Material shown below:

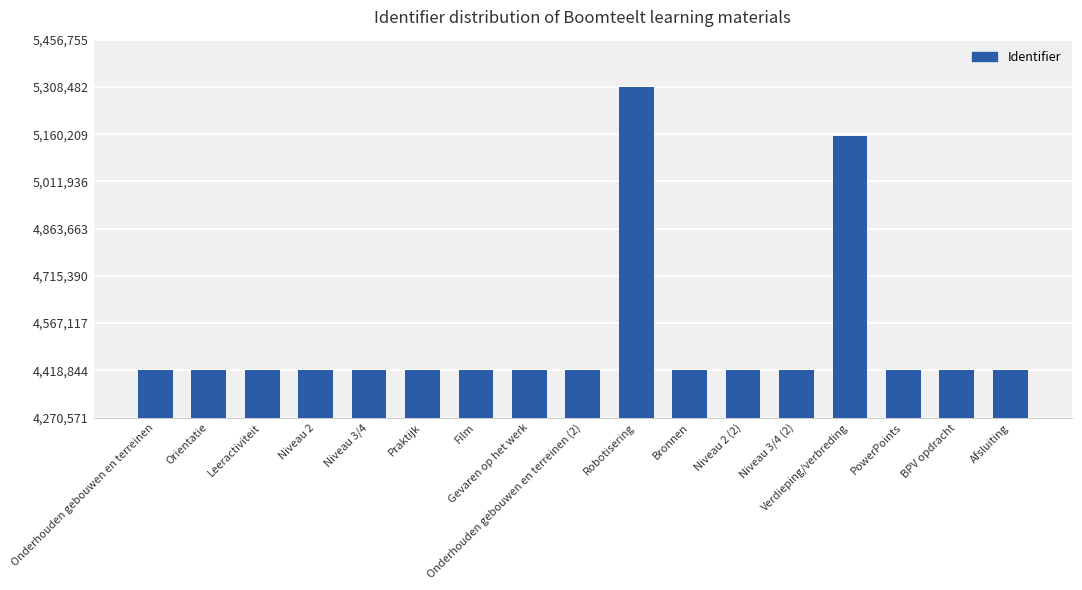

What is the sum of the values at Afsluiting and Onderhouden gebouwen en terreinen?

8837771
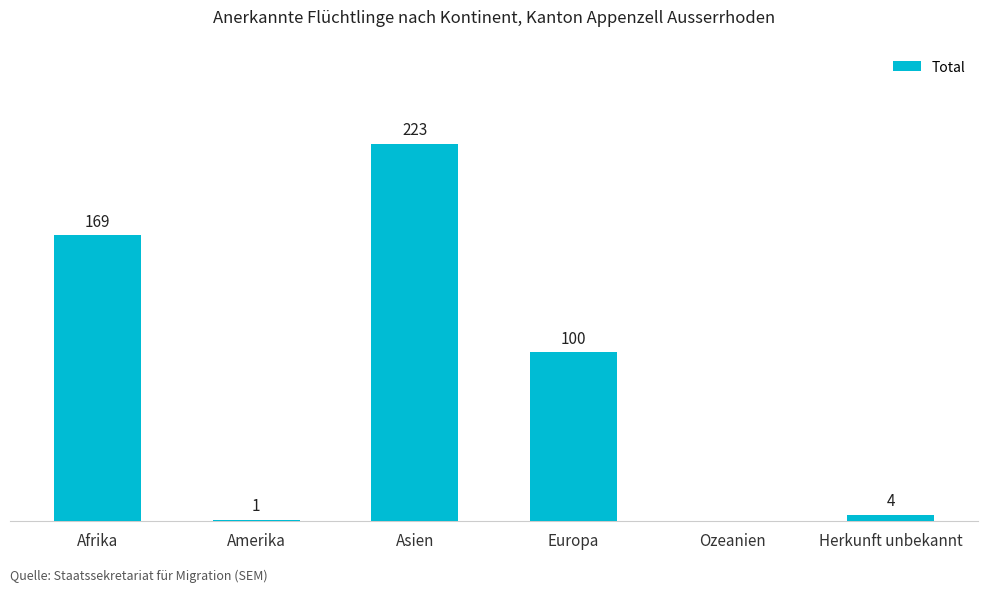

Which has a higher value, Asien or Amerika?

Asien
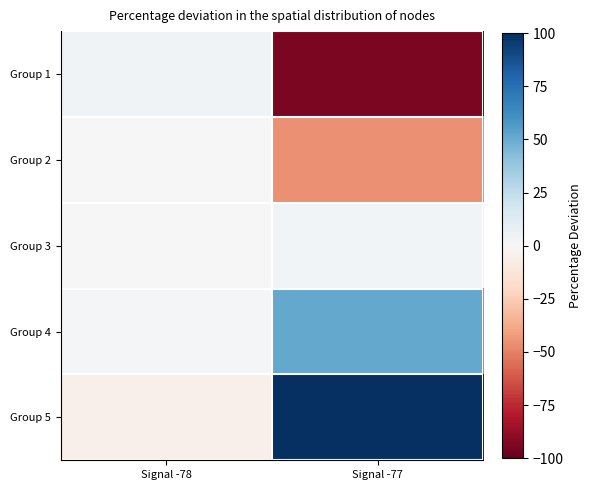

Which category has the lowest value across all series?

Signal -77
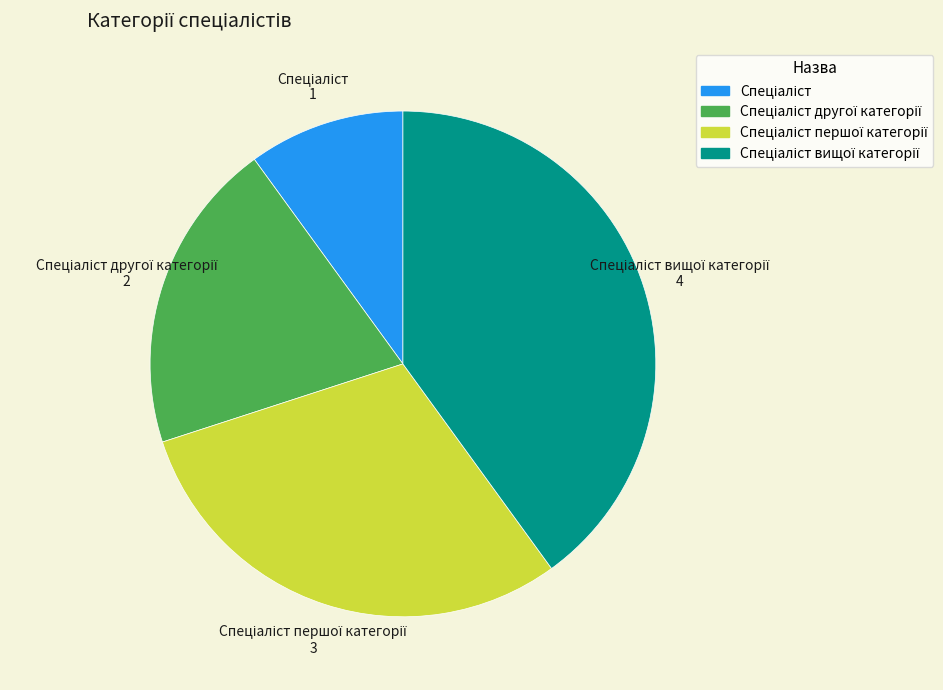

Does any single category account for the majority?

No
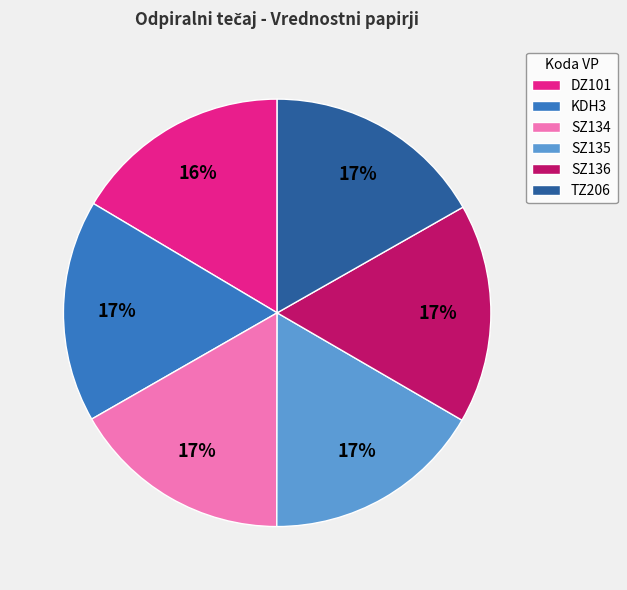

To the nearest percent, what percentage of the pie is DZ101?

16%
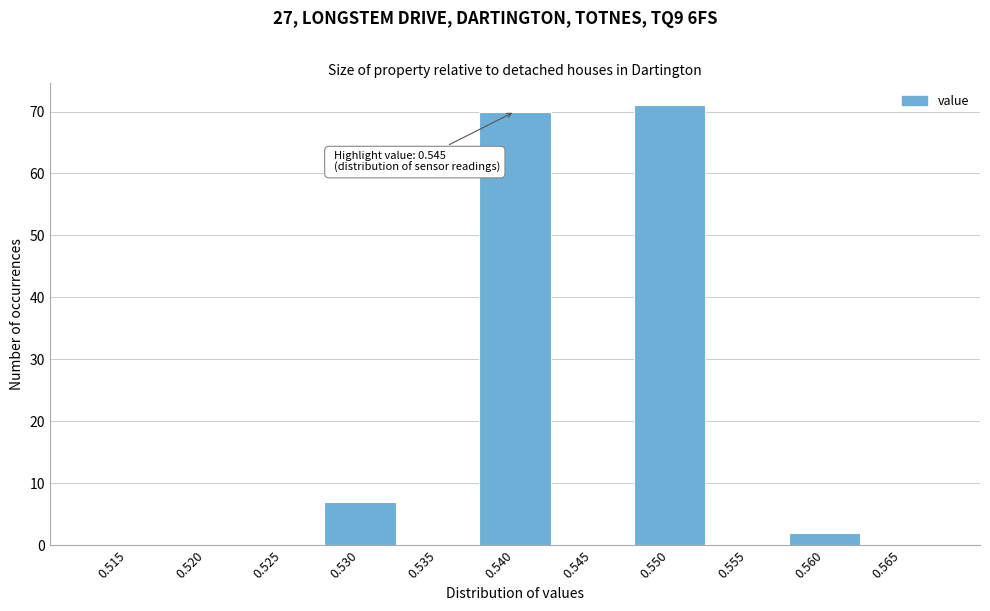

Reading left to right, transcribe all the data shown in this chart.

0.515=0	0.520=0	0.525=0	0.530=7	0.535=0	0.540=70	0.545=0	0.550=71	0.555=0	0.560=2	0.565=0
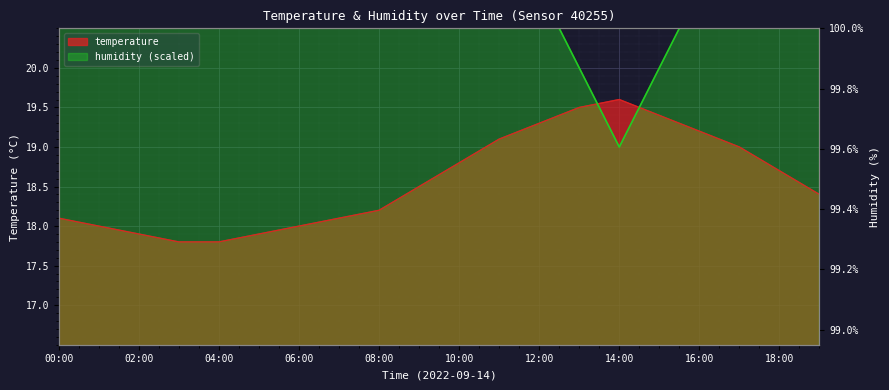

Does the chart display data point markers on the line(s)?

No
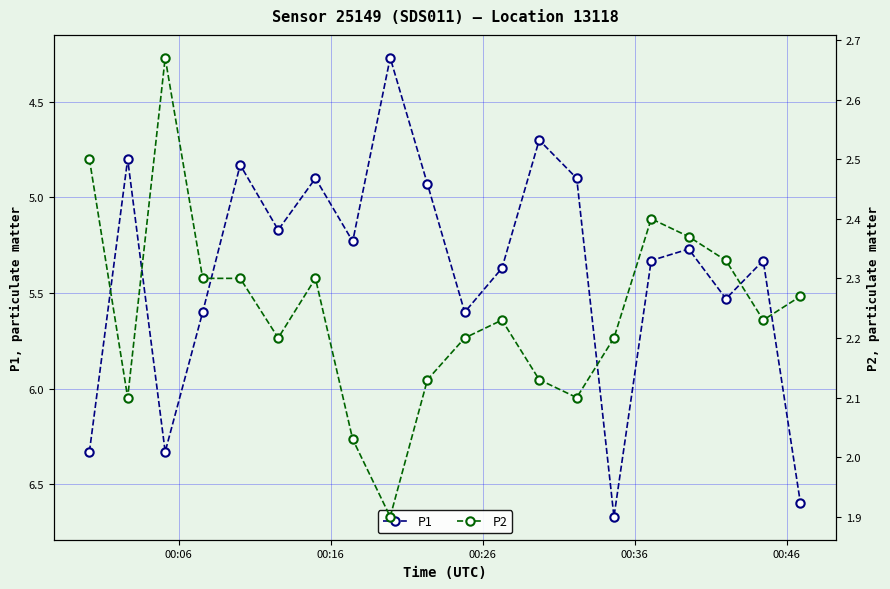

How many categories are shown in the chart?

20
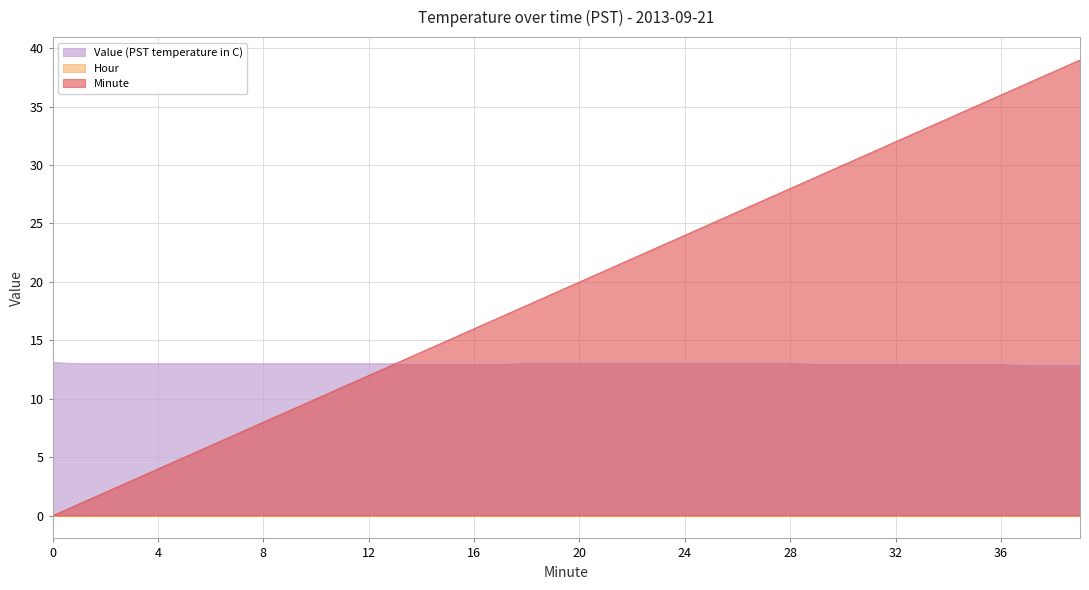

Which category has the highest value in the Minute series?

39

End of Material shown.

> [About this task]:
State how many of the lines above contain the string "chart", with uppercase and lowercase letters counted as different. Give only the number.

> [Task solution]:
3